MUNCH RATING: 4/5
Sadly the blueberries used for this cake weren’t from our blueberry bush, which we’ve had for about 3 years and it’s never given us a single berry! I keep reading that we need at least 2 different plants so they can pollinate each other, so it looks like we’ll need to get a little friend for our sad little blueberry bush.
Anyway, I love cakes with a crunchy topping, so I used a basic cake recipe and then topped it with a nutty crumble topping – it went down a treat!

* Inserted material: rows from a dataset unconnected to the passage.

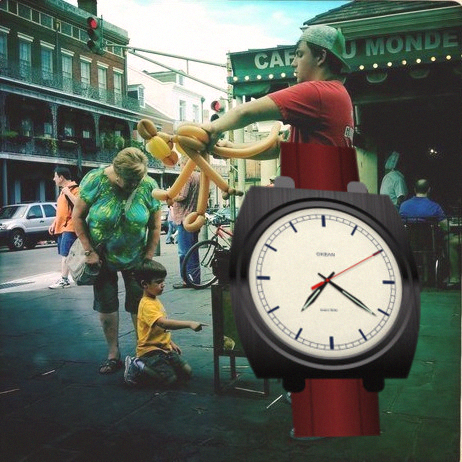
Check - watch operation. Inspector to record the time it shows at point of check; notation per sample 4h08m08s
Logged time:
7h21m10s
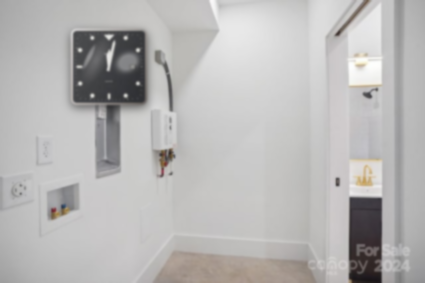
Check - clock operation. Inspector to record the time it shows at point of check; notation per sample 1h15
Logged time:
12h02
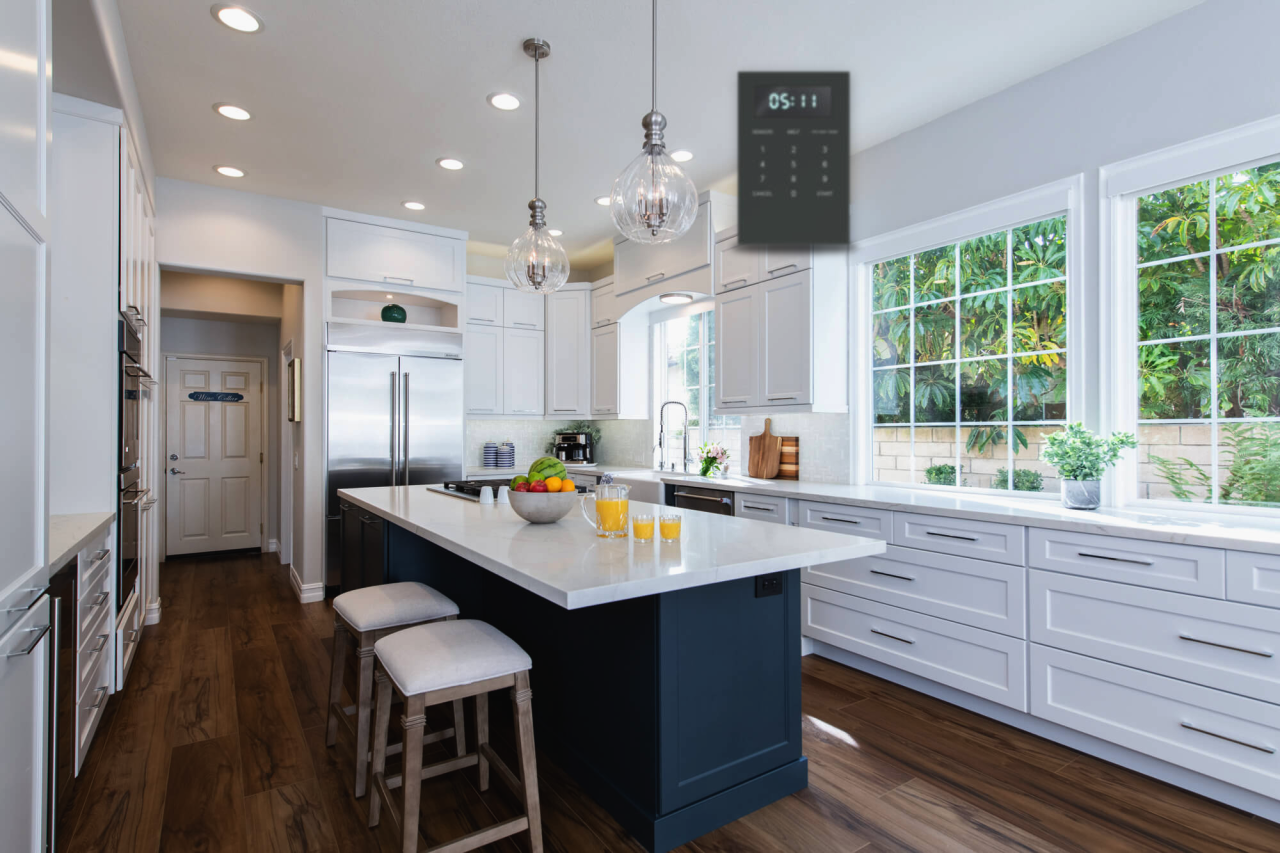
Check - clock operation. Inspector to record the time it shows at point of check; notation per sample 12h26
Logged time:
5h11
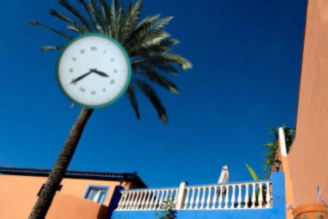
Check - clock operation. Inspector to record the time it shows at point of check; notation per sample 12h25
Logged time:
3h40
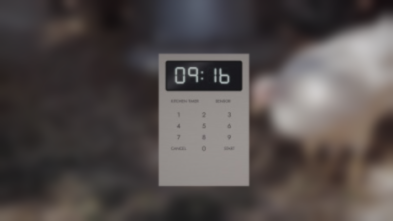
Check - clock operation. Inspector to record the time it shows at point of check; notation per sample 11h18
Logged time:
9h16
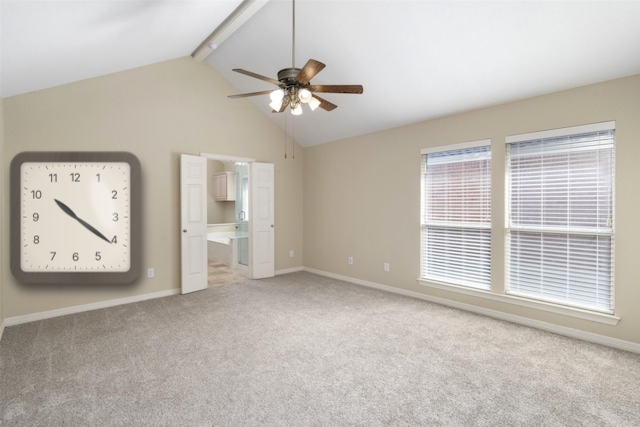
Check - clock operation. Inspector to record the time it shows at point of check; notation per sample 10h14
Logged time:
10h21
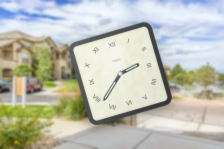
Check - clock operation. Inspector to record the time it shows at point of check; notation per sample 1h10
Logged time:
2h38
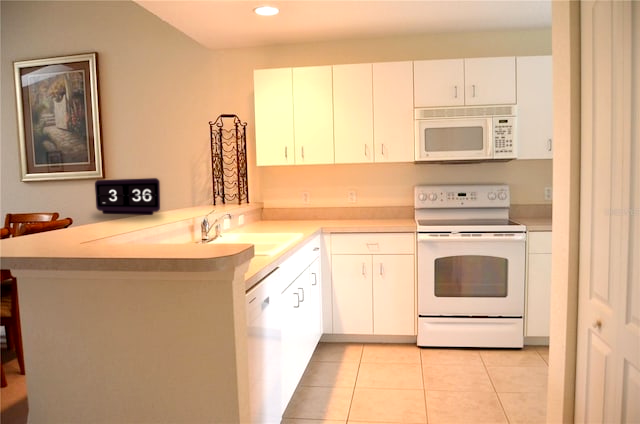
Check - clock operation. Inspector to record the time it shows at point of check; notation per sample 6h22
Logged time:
3h36
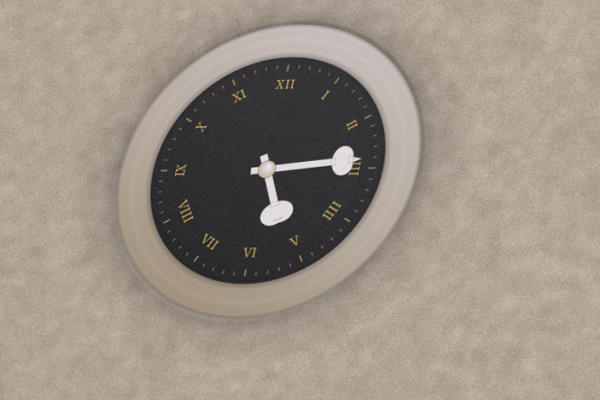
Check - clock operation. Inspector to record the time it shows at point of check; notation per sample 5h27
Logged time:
5h14
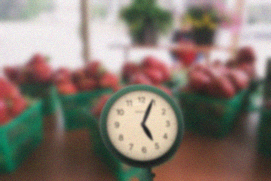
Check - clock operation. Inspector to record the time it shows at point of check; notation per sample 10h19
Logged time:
5h04
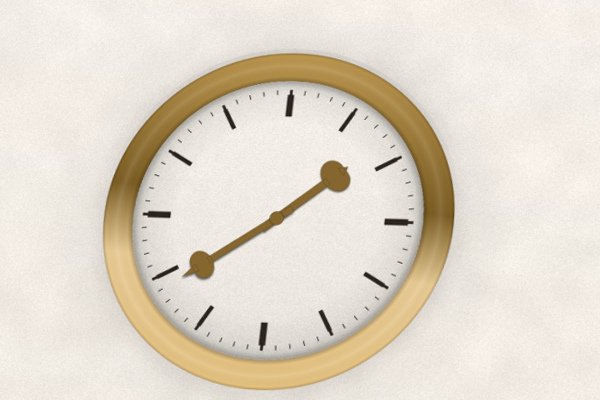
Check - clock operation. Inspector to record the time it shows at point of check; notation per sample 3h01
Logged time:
1h39
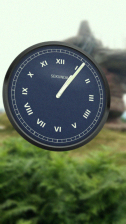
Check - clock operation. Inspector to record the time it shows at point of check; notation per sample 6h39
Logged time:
1h06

It would be great served as a pudding with cream or custard too!
I used fresh blueberries but I’m sure you could use frozen ones, especially as they’re only £1 at Tesco’s at the moment!
- Makes: 16 squares
- You will need: an 8 or 9 inch square tin, lined with greaseproof paper
- Oven temperature: Gas mark 4/350°F/180°C
- Cooking time: 40-50 minutes
FOR THE TOPPING
- 15g (2 Tablespoons) plain flour
- 35g (3 Tablespoons) soft brown sugar
- 50g (3 Tablespoons) butter/Stork
- 50g rolled porridge oats
- 40g mixed nuts, chopped
- 175g butter
- 150g light muscavado sugar
- 3 large eggs, at room temperature
- 175g plain flour
- 1 teaspoon baking powder
- 200g (1 box) blueberries, washed and dried
- Preheat the oven to Gas mark 4/350°F/180°C.
- First make the topping: by putting all the ingredients into a food processor and pulse until you have a lumpy crumble. Set aside.
- Then make the cake: by putting the butter and sugar into the food processor and whizzing until creamy and it is light in colour. Then add the eggs, flour and baking powder and whizz until well combined.
- Spread the cake mixture into your tin, then scatter the blueberries on top. Top with the crumble then press down slightly.
- Bake in the middle of the oven for 40-50 minutes until golden brown and a skewer inserted comes out clean.
- Cool in the tin and then cut into 16 squares.